Republican lawmakers in control of the Legislature’s powerful budget-writing committee say it’s unlikely DPI will get anything approaching what it’s asking for.

“It does not seem like a serious request,” said Sen. Duey Stroebel (R-Saukville). “We have so many unknowns going into this next budget period.”

The agency’s request includes north of $1.4 billion of new money for public schools, and over $200 million for parental choice schools.

Mike Thompson, DPI’s deputy state superintendent, told Fox47 the budget increase would go to special education, mental health aid and more “equity” programs. Translation: More funding for the kind of radical left curriculum teaching students that they live in a systemically racist, white supremacist country.

“We think it’s a realistic budget,” Thompson told the news organization, with a straight face. “We think it’s a budget that prioritzes what the citizens of Wisconsin want for educating their kids.”

Sen. Chris Kapenga (R-Delafield), recently elected Senate president by his caucus, disagrees.

“Going into what will likely be a very tough budget, the Department of Public Instruction’s request is unrealistic. DPI is requesting an increase of $1.4 billion (for public schools) while Governor Evers himself directed state agencies to reduce their budgets, not increase them,” Kapenga said.

DPI already is operating on a record funding increase. The current budget boosted K-12 spending by about $650 million. That’s on top of fiscal year 2018, when school districts around the state spent on average $13,505 per student, according to the MacIver Institute. It was a $323 per-student increase from 2017.

A lot of taxpayers are asking what they’re getting for their investment. As more schools shift to clearly inadequate virtual education models with “asynchronous learning,” school districts acknowledge students across the board are losing out. For students stuck in the achievement gap, things are only getting worse.

Stroebel said he’s heard from taxpayers who want to see budget cuts to education, at the state and local levels as schools across the state stand empty.

“It’s a very fair question,” the senator said. “Certainly we have invested billions in the financial infrastructure of public education … It gives you serious pause.”

Stroebel is calling on schools districts to designate their teachers as “essential workers,” which would enhance the ability to move back to in-person learning.

The $1.6 billion budget bump from the agency Evers long presided over should come as no surprise. He campaigned in 2018 on raising the K-12 budget by the same dollar figure. 

Rep.

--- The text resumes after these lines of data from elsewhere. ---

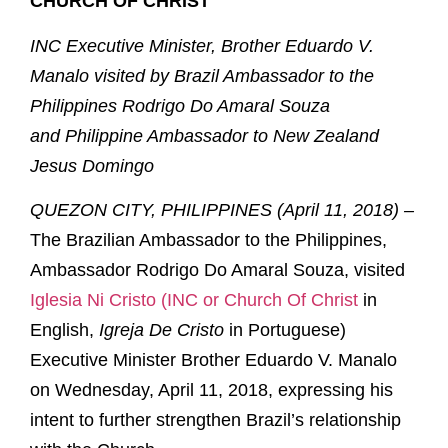
CHURCH OF CHRIST
INC Executive Minister, Brother Eduardo V.
Manalo visited by
Brazil Ambassador to the
Philippines Rodrigo Do Amaral Souza
and
Philippine Ambassador to New Zealand
Jesus Domingo
QUEZON CITY, PHILIPPINES (April 11, 2018) –
The Brazilian Ambassador to the Philippines,
Ambassador Rodrigo Do Amaral Souza, visited
Iglesia Ni Cristo (INC or Church Of Christ
in
English,
Igreja De Cristo
in Portuguese)
Executive Minister Brother Eduardo V. Manalo
on Wednesday, April 11, 2018, expressing his
intent to further strengthen Brazil’s relationship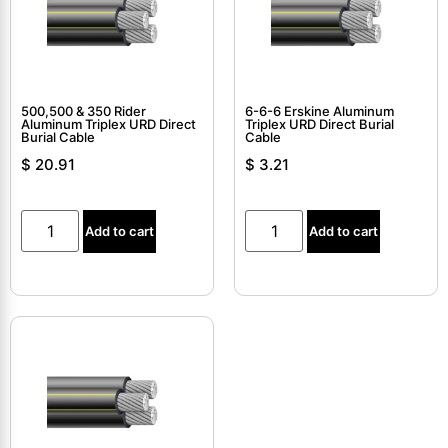
500,500 & 350 Rider
6-6-6 Erskine Aluminum
Aluminum Triplex URD Direct
Triplex URD Direct Burial
Burial Cable
Cable
$
20.91
$
3.21
Add to cart
Add to cart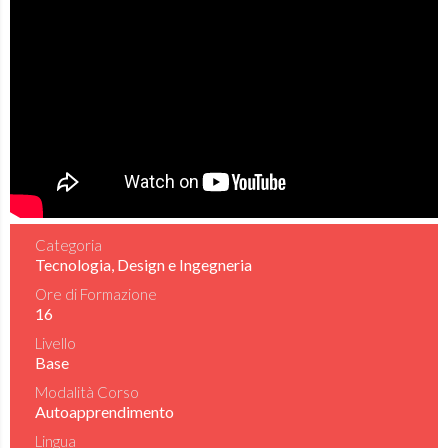
Categoria
Tecnologia, Design e Ingegneria
Ore di Formazione
16
Livello
Base
Modalità Corso
Autoapprendimento
Lingua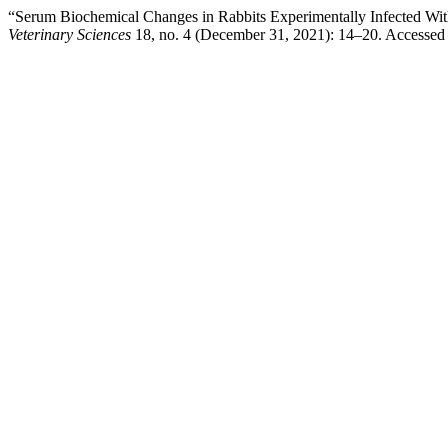
“Serum Biochemical Changes in Rabbits Experimentally Infected Wit
Veterinary Sciences
18, no. 4 (December 31, 2021): 14–20. Accessed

John Nygren (R-Marinette), co-chair of the Joint Committee on Finance, told Fox47 that the troubling revenue picture will make it difficult to move much beyond flat funding. In April, Gov. Tony Evers’ administration was projecting a $2 billion, decline in state revenue, a decrease of about 10 percent, according to the Center on Budget and Policy Priorities.

“So my concern is it is a wish list that is very unrealistic considering the financial times we found ourselves in,” Nygren said of DPI’s budget request.

Kapenga said he won’t support the funding request.

“(A)nd this just shows how out of touch and misguided these bureaucrats have become when enrollment is declining and performance is slipping,” the senator said.